### TE LEZEN TEKST

Tot slot schrijft het Besluit Externe Veiligheid Inrichtingen dat bij elk ruimtelijk besluit binnen het invloedsgebied van het groepsrisico van een stationaire risicobron, de verantwoordingsplicht moet worden doorlopen.

Buiten de aangehaalde besluiten is de verantwoording van het groepsrisico sowieso een noodzakelijk onderdeel van een 'goede ruimtelijke onderbouwing' van een bestemmingsplan in het kader van de Wet ruimtelijke ordening.

Risico-inventarisatie

Transportassen

A2

In het Basisnet voor transport van gevaarlijke stoffen over Rijkswegen is een plafond gesteld van het vervoer van gevaarlijke stoffen. Voortkomend uit het Basisnet geldt een plasbrandaandachtsgebied voor de A2. Binnen dit gebied dienen bij de besluitvorming over het vestigen/bouwen van een nieuw object de effecten van een plasbrand en de noodzaak van de ontwikkeling beschouwd te worden.

Binnen het plasbrandaandachtsgebied (30 meter vanuit de Rijkswegen) wordt geen nieuwe bebouwing toegestaan, door het niet opnemen van een bouwblok. De woning die middels het onderhavige bestemmingsplan wordt mogelijk gemaakt is op ca. 250 meter van de A2 gelegen. Een verdere beschouwing van het PAG wordt dan ook niet nodig geacht.

Gemeentelijke- en provinciale wegen

Door de provincie Limburg is onderzoek uitgevoerd naar "Externe veiligheid Provinciale wegen" (Arcadis, 21 september 2010 074935205:B). Uit dit onderzoek blijkt dat er voor de Limburgse provinciale wegen geen knelpunten aanwezig zijn. Voor de gemeentelijke wegen zijn de vervoersaantallen vergelijkbaar of lager zijn dan de provinciale wegen.

######

**OPDRACHTDOEL:** Beoordeel of elke bewering overeenkomt met de tekst over externe veiligheid, antwoord met ja of nee en citeer letterlijk de woorden uit die tekst die de doorslag geven. (a) De woning die het bestemmingsplan mogelijk maakt, ligt op ongeveer 250 meter van de A2. (b) Binnen het plasbrandaandachtsgebied is nieuwe bebouwing toegestaan. (c) Het onderzoek van de provincie Limburg wijst knelpunten aan op de Limburgse provinciale wegen.

### DATASETGEGEVENS

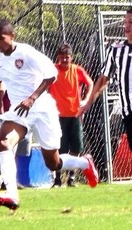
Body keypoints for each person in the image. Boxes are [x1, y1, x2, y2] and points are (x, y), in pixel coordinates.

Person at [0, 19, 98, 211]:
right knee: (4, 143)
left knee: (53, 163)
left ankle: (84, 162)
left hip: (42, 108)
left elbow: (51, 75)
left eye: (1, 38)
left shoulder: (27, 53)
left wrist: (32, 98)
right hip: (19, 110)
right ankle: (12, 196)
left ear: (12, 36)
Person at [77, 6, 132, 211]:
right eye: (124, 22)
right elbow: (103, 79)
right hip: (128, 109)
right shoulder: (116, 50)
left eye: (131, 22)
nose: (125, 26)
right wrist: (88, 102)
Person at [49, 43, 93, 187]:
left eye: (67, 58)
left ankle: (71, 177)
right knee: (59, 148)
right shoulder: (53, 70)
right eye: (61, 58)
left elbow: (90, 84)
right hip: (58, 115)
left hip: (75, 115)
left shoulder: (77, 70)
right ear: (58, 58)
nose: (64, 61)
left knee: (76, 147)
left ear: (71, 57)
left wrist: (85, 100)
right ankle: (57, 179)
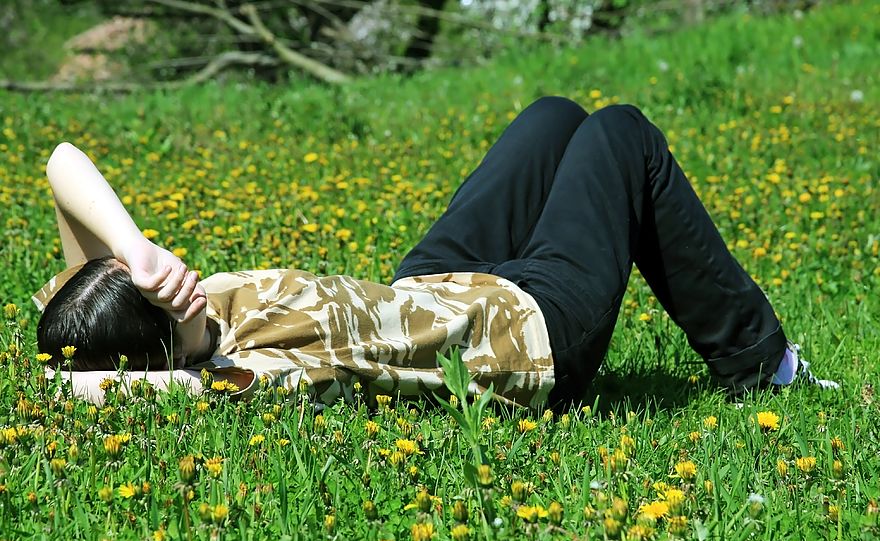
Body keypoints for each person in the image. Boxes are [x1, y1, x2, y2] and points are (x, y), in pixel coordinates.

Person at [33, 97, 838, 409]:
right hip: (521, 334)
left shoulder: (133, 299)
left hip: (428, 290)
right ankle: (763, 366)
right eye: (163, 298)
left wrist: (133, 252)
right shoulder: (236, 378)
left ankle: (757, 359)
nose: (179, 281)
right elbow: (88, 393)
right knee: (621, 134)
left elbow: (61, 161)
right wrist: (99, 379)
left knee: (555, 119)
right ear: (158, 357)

######
### DATASETGEGEVENS

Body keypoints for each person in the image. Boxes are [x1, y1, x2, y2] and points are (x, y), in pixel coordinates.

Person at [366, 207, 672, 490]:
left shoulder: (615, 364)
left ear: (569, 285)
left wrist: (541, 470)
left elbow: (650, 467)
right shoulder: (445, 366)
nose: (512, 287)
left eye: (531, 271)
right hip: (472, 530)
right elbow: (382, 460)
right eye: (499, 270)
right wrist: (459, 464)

######
### DATASETGEGEVENS

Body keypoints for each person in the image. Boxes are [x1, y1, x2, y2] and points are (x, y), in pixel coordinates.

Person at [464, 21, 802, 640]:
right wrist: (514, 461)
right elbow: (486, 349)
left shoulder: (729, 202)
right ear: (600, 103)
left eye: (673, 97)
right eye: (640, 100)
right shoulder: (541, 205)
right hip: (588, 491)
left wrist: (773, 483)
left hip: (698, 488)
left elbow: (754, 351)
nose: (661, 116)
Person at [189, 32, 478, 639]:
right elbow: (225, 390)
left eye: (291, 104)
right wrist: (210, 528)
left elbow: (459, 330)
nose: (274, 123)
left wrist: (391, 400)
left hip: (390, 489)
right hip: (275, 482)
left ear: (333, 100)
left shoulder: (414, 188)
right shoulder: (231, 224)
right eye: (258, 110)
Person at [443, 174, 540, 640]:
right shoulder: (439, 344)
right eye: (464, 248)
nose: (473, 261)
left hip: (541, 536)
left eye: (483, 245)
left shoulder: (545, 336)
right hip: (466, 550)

######

**RESULTAAT OEFENING:**
(a) Ja: "De woning die middels het onderhavige bestemmingsplan wordt mogelijk gemaakt is op ca. 250 meter van de A2 gelegen."
(b) Nee: "Binnen het plasbrandaandachtsgebied (30 meter vanuit de Rijkswegen) wordt geen nieuwe bebouwing toegestaan"
(c) Nee: "Uit dit onderzoek blijkt dat er voor de Limburgse provinciale wegen geen knelpunten aanwezig zijn."